It seems that XMLPARSE() is called for every row without
PostgreSQL realizing that it is IMMUTABLE. This even seems
to be the case if the XMLPARSE() is part of a WHERE clause:

| tim=# SELECT G.A FROM generate_series(1, 10) AS G(A) WHERE G.A::TEXT = XMLPARSE(DOCUMENT (SELECT XMLasText FROM
tmpTestData))::TEXT;
|  a
| ---
| (0 Zeilen)

| Zeit: 240,626 ms
| tim=# SELECT G.A FROM generate_series(1, 100) AS G(A) WHERE G.A::TEXT = XMLPARSE(DOCUMENT (SELECT XMLasText FROM
tmpTestData))::TEXT;
|  a
| ---
| (0 Zeilen)

| Zeit: 2441,135 ms
| tim=# SELECT G.A FROM generate_series(1, 1000) AS G(A) WHERE G.A::TEXT = XMLPARSE(DOCUMENT (SELECT XMLasText FROM
tmpTestData))::TEXT;
|  a
| ---
| (0 Zeilen)

| Zeit: 25228,180 ms
| tim=#

Obviously, the "problem" can be circumvented by "caching"
the results of the XMLPARSE() in a temporary table (or even
a IMMUTABLE function?), but I would assume that this should
be PostgreSQL's task.

  Any thoughts why this is not the case already? :-)

Tim

Re: XMLPARSE() evaluated multiple times?

From
Tom Lane
Date:
Tim Landscheidt <tim@tim-landscheidt.de> writes:
> It seems that XMLPARSE() is called for every row without
> PostgreSQL realizing that it is IMMUTABLE.

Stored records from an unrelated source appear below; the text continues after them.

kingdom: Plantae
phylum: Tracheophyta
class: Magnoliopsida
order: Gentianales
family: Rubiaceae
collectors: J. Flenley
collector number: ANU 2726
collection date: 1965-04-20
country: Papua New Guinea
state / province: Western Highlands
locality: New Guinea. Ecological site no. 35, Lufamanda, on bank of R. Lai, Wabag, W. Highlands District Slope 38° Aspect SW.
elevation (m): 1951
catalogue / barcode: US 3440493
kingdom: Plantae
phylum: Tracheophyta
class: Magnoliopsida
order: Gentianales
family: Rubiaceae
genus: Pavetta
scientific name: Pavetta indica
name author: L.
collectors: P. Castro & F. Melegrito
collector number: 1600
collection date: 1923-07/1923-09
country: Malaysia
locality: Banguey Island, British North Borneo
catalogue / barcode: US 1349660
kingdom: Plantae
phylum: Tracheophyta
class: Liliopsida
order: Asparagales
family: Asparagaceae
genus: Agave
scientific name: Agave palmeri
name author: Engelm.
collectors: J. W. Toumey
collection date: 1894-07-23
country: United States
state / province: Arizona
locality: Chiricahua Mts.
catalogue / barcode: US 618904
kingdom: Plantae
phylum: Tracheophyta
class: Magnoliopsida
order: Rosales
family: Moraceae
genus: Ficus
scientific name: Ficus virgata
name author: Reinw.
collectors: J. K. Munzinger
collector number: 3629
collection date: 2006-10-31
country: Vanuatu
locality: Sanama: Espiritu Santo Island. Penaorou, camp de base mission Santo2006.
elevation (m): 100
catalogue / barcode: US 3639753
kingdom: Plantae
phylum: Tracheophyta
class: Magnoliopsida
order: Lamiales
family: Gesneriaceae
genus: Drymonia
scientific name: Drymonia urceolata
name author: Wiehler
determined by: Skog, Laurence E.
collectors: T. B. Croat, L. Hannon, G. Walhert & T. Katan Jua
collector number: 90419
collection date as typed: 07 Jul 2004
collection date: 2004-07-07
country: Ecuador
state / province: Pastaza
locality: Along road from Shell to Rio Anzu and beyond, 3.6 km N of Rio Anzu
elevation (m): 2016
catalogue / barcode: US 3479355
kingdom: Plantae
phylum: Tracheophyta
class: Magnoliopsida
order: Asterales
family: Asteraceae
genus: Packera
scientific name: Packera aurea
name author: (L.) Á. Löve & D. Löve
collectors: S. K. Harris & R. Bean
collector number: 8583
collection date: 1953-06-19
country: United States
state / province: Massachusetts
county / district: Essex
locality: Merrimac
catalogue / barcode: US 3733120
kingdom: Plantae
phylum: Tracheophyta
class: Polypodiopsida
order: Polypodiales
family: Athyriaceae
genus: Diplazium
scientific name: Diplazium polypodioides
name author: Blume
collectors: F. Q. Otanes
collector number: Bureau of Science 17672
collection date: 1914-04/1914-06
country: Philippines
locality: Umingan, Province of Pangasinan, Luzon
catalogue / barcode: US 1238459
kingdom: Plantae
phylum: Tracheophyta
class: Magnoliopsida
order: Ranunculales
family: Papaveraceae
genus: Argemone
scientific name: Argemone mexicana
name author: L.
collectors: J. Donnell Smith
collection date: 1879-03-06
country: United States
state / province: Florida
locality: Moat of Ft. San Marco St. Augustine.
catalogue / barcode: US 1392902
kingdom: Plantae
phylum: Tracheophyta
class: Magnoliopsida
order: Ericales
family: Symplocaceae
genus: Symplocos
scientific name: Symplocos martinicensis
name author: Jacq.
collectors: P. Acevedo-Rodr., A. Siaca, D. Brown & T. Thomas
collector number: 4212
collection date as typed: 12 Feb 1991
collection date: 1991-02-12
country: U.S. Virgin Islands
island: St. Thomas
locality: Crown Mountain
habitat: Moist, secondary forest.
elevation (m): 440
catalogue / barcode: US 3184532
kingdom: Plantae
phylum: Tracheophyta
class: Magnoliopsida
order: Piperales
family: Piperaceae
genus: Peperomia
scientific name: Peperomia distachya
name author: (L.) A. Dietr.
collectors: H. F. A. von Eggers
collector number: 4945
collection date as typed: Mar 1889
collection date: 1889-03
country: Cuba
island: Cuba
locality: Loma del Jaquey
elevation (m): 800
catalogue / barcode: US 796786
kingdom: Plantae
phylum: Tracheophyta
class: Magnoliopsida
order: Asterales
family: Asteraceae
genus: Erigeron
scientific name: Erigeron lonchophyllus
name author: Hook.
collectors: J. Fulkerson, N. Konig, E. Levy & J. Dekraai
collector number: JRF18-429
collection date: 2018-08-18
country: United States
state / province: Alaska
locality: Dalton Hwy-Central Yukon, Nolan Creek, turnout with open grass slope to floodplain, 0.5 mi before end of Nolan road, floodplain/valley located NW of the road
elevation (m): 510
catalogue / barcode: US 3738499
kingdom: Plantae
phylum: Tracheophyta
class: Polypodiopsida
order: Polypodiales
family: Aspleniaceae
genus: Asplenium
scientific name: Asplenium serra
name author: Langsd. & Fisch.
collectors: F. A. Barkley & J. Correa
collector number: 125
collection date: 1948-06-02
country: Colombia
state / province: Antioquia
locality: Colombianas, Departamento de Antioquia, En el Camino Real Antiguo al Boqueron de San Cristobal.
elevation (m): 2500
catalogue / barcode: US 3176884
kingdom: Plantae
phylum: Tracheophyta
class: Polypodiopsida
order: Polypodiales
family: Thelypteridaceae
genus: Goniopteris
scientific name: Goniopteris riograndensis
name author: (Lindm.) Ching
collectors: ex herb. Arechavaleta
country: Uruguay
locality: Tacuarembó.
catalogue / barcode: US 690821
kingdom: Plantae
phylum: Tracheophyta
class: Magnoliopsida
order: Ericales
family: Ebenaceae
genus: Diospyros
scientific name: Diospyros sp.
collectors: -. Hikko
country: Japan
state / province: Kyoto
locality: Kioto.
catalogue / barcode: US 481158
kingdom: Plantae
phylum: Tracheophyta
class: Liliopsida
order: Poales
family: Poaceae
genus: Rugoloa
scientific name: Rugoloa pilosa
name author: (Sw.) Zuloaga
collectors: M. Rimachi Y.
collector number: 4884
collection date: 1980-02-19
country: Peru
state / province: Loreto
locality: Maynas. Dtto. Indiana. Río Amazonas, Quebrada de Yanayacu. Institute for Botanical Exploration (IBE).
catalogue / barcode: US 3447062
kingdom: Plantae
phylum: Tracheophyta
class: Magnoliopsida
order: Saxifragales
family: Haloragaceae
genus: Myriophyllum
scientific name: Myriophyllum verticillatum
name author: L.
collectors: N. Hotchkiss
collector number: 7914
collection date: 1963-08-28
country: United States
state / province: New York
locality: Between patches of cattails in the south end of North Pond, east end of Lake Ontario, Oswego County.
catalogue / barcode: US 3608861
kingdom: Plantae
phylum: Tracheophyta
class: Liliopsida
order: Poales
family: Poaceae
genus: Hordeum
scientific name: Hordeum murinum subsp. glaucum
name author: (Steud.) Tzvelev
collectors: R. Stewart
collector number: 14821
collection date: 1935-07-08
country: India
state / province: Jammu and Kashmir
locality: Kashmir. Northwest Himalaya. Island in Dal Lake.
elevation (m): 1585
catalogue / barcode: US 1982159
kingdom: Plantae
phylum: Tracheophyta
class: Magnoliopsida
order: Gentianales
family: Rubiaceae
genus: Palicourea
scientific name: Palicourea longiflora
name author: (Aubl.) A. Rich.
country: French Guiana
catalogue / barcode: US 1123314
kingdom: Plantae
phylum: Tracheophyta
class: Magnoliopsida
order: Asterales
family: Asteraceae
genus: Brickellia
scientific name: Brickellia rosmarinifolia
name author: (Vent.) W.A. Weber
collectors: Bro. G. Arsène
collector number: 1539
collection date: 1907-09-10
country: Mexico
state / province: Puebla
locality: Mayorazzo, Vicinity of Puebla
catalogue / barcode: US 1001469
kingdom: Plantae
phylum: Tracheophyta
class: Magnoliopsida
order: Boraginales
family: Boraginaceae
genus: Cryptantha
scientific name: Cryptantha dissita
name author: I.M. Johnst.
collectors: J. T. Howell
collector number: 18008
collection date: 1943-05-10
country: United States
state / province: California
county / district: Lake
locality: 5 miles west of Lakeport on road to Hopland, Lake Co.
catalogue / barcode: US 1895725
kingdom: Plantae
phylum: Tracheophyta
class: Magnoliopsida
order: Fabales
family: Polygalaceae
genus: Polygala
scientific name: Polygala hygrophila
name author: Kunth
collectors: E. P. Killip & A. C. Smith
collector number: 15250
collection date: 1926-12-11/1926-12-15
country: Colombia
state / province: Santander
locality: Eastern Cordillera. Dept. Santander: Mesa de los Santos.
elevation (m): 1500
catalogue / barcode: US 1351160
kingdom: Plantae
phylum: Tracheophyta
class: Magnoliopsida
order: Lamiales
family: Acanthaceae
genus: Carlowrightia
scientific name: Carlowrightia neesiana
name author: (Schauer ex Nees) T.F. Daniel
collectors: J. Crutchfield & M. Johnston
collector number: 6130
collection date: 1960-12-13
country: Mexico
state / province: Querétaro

Indeed, the system doesn't consider it immutable.  None of the examples
you show would benefit if it did, though.

I believe there are GUC-parameter dependencies that prevent us from
treating it as truly immutable, but if you want to ignore that
consideration and force constant-folding anyway, you could wrap it
in a SQL function that's marked as IMMUTABLE.

            regards, tom lane